In 1992, Williams was awarded the Daniel Giraud Elliot Medal from the National Academy of Sciences. He won the Crafoord Prize for Bioscience jointly with Ernst Mayr and John Maynard Smith in 1999. Richard Dawkins describes Williams as "one of the most respected of American evolutionary biologists".

==Books==
- Williams, G.C. 1966. Adaptation and Natural Selection. Princeton University Press, Princeton, N.J.
- Williams, G.C., ed. 1971. Group Selection. Aldine-Atherton, Chicago.
- Williams, G.C. 1975. Sex and Evolution. Princeton University Press, Princeton, N.J.
- Paradis, J. and G.C. Williams. 1989. T.H. Huxley's Evolution and Ethics : with New Essays on its Victorian and Sociobiological Context. Princeton University Press, Princeton, N.J.
- Williams, G.C. 1992. Natural Selection: Domains, Levels, and Challenges. Oxford University Press, New York.
- Nesse, R.M. and G.C. Williams. 1994. Why We Get Sick : the New Science of Darwinian Medicine. Times Books, New York.
- Williams, G.C. 1996. Plan and Purpose in Nature. Weidenfeld & Nicolson, London (published in the U.S. in 1997 as The Pony Fish's Glow : and Other Clues to Plan and Purpose in Nature. Basic Books, New York).

==Selected papers==
- Williams, G. C. (1957). "Pleiotropy, natural selection, and the evolution of senescence"
- Williams, G. C. (1957). "Natural selection of individually harmful social adaptations among sibs with special reference to social insects"
- Williams, G. C. (1966). "Natural selection, the costs of reproduction, and a refinement of Lack's principle"
- Williams, G. C. (1973). "Why reproduce sexually?"
- Williams, G. C. (1979). "The question of adaptive sex ratio in outcrossed vertebrates"
- Hrdy, S. B. (1983). "Social Behavior of Female Vertebrates"
- Taylor, P. O. (1984). "Demographic parameters at evolutionary equilibrium"
- Williams, G. C. (1985). "Oxford Surveys in Evolutionary Biology: Volume 2"
- Williams, G. C. (1988). "Huxley's Evolution and Ethics in Sociobiological Perspective"
- Williams, G. C. (1991). "The dawn of Darwinian medicine"
- Williams, G. C. (1992). "Gaia, nature worship and biocentric fallacies"
- Williams, G. C. (1993). "Evolutionary Ethics"
- Williams, G. C. (1999). "The Tithonus error in modern gerontology"
- Williams, G. C. (2008). "The Third Culture: Beyond The Scientific Revolution"
- Williams, G. C. (2008). "Encyclopedia of Life Sciences (ELS)"

==Controversy==
Williams supervised an undergraduate project in 1985 which consisted of a student, Mitchell Behm, tossing live animals into tubs with domesticated ferrets, which Behm subsequently admitted he partly did "for his own amusement." Dr. Charles Middleton, Director of the Division of Laboratory Animal Resources stated, "If animals are just going to tear each other up, the experiment would not have been approved." Ferrets were illegal in New York at the time, without a license, which neither individual had.

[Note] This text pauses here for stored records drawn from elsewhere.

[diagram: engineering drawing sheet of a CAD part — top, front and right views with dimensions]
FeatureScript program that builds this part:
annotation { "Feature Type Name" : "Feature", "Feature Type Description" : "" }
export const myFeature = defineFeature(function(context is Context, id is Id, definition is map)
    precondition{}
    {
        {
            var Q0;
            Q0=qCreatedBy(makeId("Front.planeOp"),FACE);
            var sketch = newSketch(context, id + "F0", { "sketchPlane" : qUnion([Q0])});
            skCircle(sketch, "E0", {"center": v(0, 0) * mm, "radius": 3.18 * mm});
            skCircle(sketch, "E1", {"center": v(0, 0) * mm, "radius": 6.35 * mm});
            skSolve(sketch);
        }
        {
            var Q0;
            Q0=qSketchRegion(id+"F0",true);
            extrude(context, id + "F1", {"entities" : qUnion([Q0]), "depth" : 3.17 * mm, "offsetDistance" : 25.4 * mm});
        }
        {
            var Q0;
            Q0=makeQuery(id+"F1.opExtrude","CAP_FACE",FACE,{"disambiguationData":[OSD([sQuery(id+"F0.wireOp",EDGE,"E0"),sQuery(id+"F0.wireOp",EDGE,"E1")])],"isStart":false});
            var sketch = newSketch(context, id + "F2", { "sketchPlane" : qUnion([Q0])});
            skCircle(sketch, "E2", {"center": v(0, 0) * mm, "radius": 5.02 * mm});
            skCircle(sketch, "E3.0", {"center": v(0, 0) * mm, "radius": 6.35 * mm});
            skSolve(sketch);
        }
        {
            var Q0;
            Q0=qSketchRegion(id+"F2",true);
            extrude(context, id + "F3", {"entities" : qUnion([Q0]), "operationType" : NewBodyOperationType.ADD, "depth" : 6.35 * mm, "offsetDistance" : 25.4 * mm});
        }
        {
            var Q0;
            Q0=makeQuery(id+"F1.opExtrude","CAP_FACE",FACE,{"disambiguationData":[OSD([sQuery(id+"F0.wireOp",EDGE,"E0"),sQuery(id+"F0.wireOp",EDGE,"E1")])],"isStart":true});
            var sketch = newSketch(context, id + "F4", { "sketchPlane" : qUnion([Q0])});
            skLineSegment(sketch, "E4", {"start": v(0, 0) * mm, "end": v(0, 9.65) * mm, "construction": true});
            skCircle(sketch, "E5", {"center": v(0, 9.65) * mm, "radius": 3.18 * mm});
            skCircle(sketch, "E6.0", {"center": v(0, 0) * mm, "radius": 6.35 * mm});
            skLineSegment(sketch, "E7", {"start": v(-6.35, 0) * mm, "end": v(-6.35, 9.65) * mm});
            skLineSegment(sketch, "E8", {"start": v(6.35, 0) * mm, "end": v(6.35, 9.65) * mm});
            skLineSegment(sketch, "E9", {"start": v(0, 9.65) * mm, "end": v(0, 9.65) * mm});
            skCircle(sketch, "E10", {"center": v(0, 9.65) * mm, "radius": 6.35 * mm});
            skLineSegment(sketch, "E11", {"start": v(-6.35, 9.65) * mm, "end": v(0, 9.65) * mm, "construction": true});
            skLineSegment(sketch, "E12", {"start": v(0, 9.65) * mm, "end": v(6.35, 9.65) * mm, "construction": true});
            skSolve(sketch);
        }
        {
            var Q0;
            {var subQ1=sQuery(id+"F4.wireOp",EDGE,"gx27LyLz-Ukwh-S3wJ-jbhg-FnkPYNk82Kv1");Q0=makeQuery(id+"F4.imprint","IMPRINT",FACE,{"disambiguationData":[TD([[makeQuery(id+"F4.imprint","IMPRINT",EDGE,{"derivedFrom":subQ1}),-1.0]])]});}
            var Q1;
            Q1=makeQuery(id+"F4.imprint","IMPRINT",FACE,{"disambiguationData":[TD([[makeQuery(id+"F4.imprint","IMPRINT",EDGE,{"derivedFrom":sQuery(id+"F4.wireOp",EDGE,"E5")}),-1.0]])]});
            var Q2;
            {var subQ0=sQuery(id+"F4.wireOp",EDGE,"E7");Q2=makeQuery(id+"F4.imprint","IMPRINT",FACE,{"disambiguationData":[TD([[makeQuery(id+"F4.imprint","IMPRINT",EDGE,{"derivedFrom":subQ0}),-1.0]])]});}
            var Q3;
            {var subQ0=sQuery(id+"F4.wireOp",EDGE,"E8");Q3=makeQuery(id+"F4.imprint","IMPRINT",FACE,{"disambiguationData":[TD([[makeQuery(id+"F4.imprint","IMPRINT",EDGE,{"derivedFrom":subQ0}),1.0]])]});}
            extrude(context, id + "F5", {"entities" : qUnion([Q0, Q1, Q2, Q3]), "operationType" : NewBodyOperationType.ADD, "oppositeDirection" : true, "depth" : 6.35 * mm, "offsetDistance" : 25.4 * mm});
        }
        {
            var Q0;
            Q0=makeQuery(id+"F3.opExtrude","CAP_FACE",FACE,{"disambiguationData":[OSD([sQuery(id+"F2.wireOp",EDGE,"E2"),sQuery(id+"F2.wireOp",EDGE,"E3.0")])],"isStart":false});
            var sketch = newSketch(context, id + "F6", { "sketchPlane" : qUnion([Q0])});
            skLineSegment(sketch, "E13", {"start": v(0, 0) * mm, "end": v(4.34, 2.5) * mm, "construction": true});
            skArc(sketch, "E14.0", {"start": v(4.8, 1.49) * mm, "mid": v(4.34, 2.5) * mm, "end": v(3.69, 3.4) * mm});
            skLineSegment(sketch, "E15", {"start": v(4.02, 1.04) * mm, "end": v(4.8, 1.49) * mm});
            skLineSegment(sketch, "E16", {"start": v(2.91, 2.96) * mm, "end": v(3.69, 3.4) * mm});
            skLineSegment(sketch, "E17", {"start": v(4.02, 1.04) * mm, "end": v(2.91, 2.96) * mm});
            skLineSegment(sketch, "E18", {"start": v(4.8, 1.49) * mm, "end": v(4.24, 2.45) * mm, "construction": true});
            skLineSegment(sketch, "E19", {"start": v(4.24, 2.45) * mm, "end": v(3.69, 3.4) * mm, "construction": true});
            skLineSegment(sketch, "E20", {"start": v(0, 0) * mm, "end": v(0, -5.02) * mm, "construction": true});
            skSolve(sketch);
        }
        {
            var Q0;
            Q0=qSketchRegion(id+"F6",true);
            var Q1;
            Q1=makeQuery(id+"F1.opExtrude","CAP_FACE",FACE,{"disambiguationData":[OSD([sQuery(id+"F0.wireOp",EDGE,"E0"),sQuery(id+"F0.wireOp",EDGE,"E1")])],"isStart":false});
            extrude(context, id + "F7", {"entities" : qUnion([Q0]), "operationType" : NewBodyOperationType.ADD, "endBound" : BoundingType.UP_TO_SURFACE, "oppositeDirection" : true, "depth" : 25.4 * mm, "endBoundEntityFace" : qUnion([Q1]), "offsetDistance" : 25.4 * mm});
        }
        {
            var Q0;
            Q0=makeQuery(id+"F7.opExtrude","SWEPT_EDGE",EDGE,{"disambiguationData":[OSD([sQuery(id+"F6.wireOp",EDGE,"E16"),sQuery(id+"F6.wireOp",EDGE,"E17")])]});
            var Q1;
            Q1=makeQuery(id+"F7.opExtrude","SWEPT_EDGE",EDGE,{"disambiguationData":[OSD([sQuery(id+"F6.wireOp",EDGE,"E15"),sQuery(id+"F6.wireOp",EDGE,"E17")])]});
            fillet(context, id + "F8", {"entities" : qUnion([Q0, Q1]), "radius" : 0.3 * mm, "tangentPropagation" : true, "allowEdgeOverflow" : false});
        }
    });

After police investigation, Williams received a formal reprimand from SUNY Stony Brook for never receiving approval because of not detailing the pain of the animals involved, and for allowing non-campus animals to participate. Because the statute of limitations had expired, Williams narrowly escaped strict disciplinary action, in addition to criminal prosecution. Dr. Mark Lerman, medical director of Lifeline for Wildlife said there was no justification and that the experiment was completely useless.

The experiments were in direct violation of the Animal Welfare Act of 1966 and its PHS policy amendment introducing the Institutional Animal Care and Use Committee model, to which SUNY and all of its researchers were subject in 1988.